Joe Maddon wants Cubs to 'embrace the target'

MESA, Ariz. -- Getting his cues from Jack Ryan, the main character in author Tom Clancy's CIA spy books, Chicago Cubs manager Joe Maddon wants his team to "embrace the target" of high expectations as the Cubs begin spring training looking to win their first World Series since 1908.

"I'm really a big believer in running towards the fire instead of away from it," Maddon said Friday. "I want our guys to get comfortable with the concept of everyone speaking so glowingly of us."

The Cubs won 97 games last season and made it to the NLCS, where they were swept by the New York Mets. But after adding Jason Heyward, Ben Zobrist, John Lackey and Adam Warren to an extremely talented group of young players, the Cubs have a great chance to break their long championship drought.
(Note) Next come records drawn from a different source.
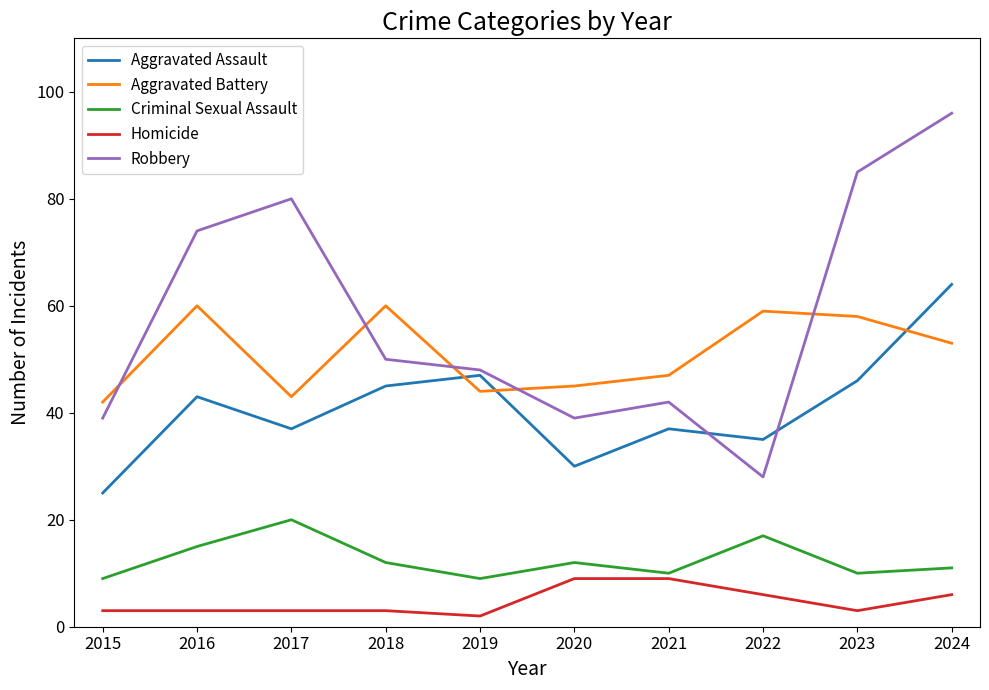

How many interior local valleys does the Aggravated Assault series have?

3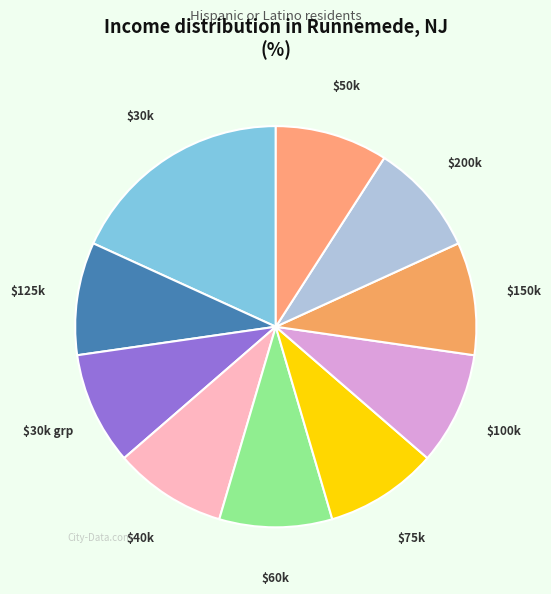

True or false: $75k accounts for 17% of the total.

False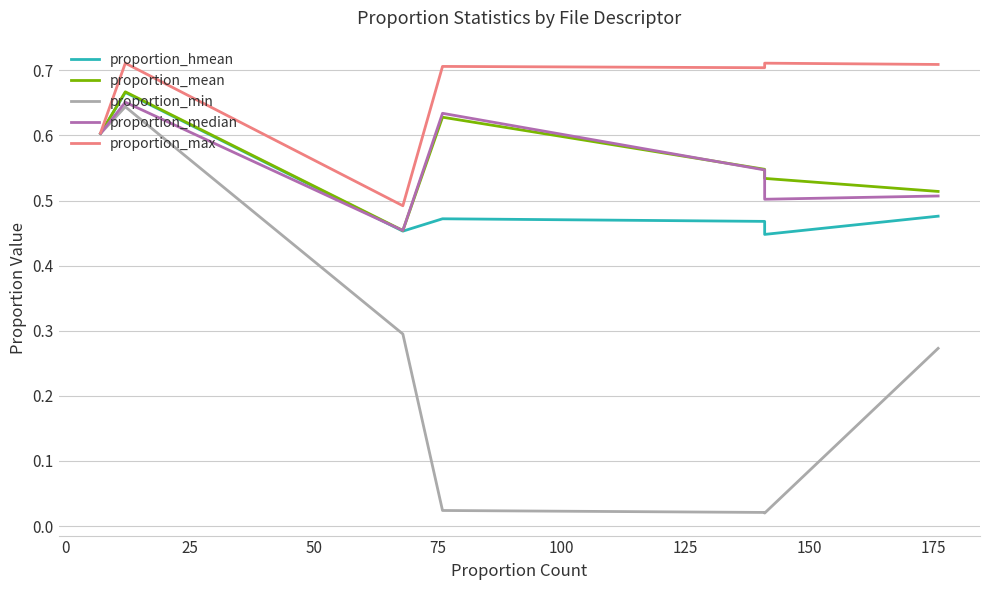

Between 0 and 50, which series saw the biggest shift?

proportion_min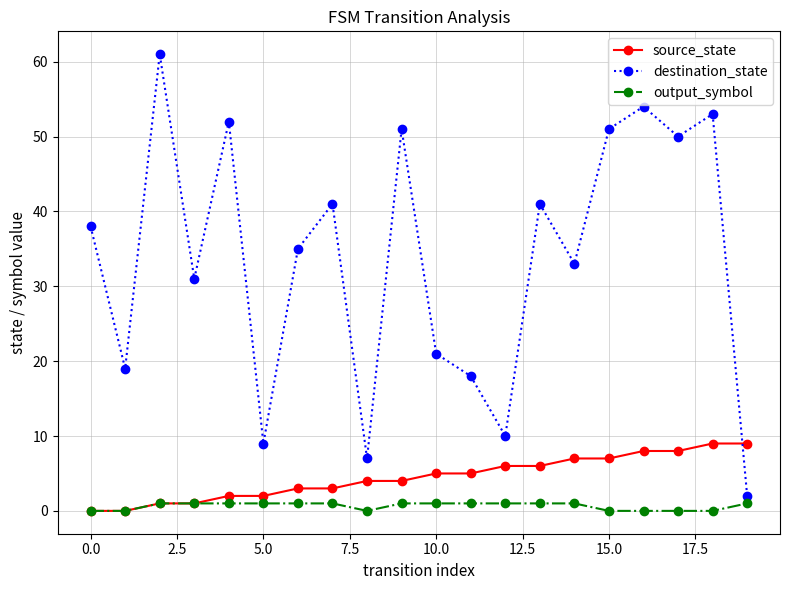

True or false: destination_state and source_state cross at least once.

True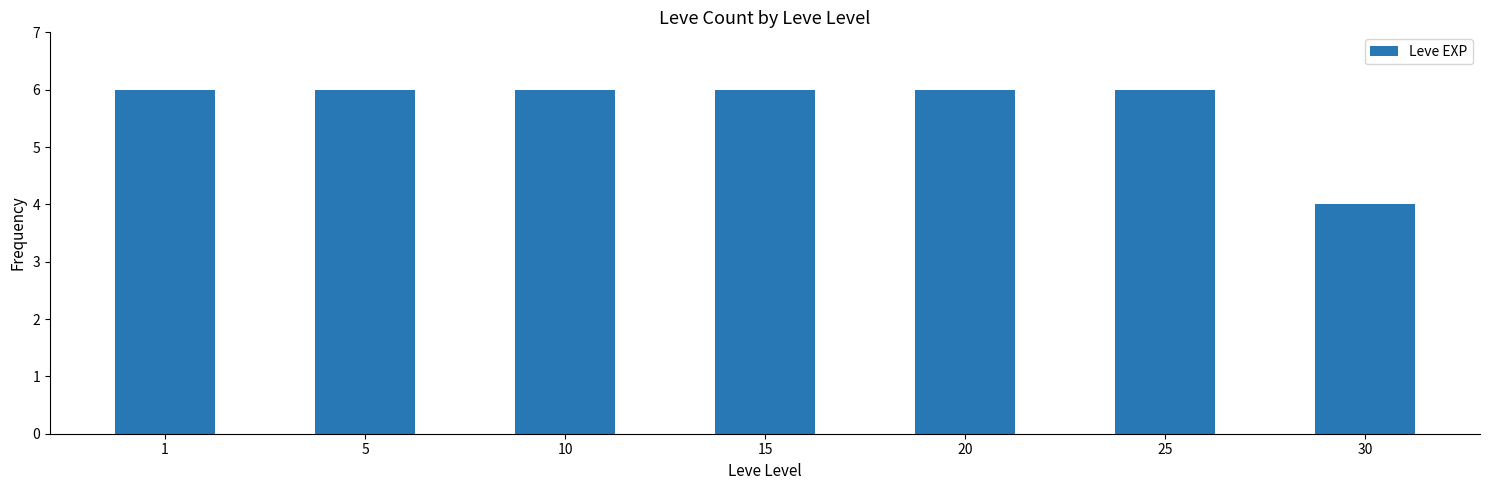

Which category has the lowest value across all series?

30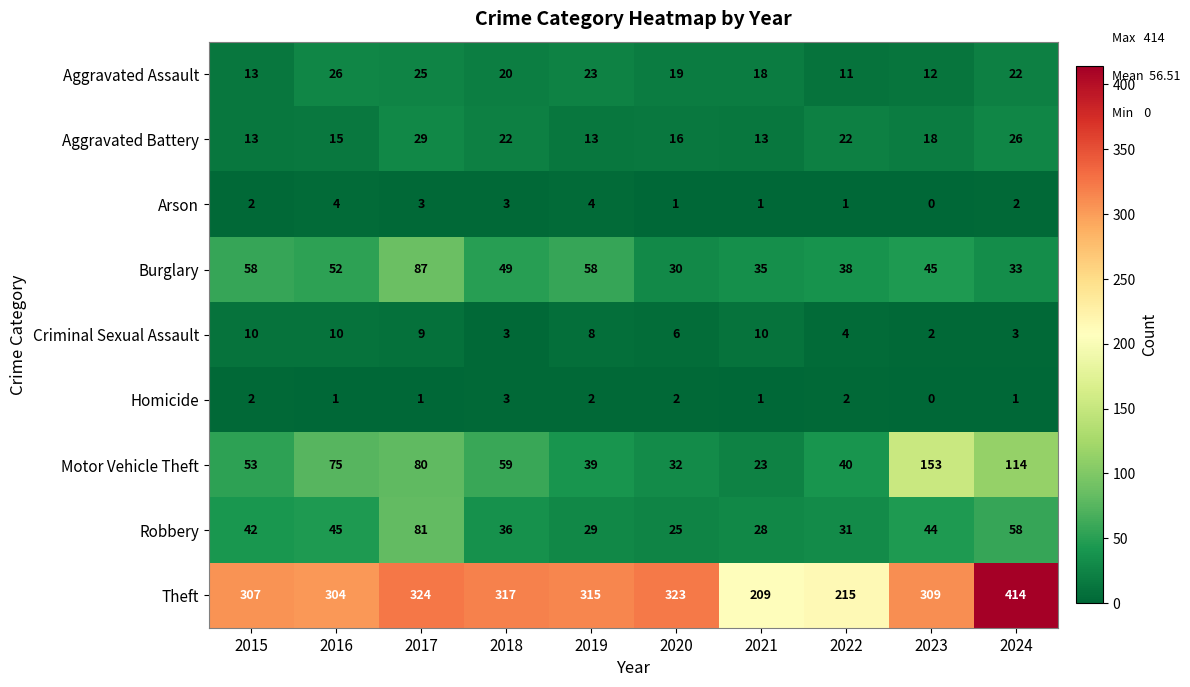

What is the sum of the Criminal Sexual Assault values at 2024 and 2020?

9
With that talent comes a lot of attention, so when Maddon needed a hook for his team, he found it in Clancy's book "Clear and Present Danger." In it, Jack Ryan advises the president of the United States not to disassociate himself from a friend who had been killed during a drug bust.

"Jack Ryan pops up and says, no, Mr. President, don't do that," Maddon said. "Not only was he your friend, he was your best friend."

"And he ran right into it and disarmed the entire moment. So it's my Jack Ryan moment."

"Embrace the target" is the theme for 2016, and the manager says the best way for his team to deal with the high expectations is for the players to handle their business the same as if they weren't picked to win it at all.

"It's all about processing the day properly," Maddon said. "You never take anything for granted. You never get complacent. Coming off a really good season, there's a lot to be proud of, but there's so much more to accomplish."

Cubs president Theo Epstein echoed that strategy, relying on the foundation he has built and the highly talented players he has acquired since taking over the front office in 2011.

"Fundamentally we trust the characters of the players . . . and the culture of the organization," Epstein said. "It's because of that culture we're not overly concerned with being overconfident."

Epstein jokingly asked Maddon if Jack Ryan went on to win the World Series.

"That's the next novel," Maddon shot back.

The Cubs are hoping it's the finish to their story as well.

"This is a special place and a special time to be in this place," Epstein said.